What you will do = Locate each line in the data below that contains the string "from", and copy those lines. Matching is case-sensitive.

Data under study =
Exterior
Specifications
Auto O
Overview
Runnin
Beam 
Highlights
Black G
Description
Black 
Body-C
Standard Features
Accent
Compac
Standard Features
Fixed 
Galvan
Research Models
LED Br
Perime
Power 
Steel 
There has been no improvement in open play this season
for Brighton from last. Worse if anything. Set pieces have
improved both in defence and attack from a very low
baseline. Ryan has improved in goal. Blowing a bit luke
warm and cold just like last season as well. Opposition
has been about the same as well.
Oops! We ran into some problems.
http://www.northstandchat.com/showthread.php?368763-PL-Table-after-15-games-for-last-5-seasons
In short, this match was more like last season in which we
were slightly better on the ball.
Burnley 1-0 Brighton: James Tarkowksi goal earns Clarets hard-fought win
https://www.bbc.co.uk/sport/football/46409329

==

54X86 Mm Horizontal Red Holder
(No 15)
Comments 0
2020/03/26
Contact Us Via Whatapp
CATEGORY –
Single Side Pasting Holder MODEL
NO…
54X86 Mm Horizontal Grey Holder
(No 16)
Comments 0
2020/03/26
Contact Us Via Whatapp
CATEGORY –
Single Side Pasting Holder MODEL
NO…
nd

Exercise response =
for Brighton from last. Worse if anything. Set pieces have
improved both in defence and attack from a very low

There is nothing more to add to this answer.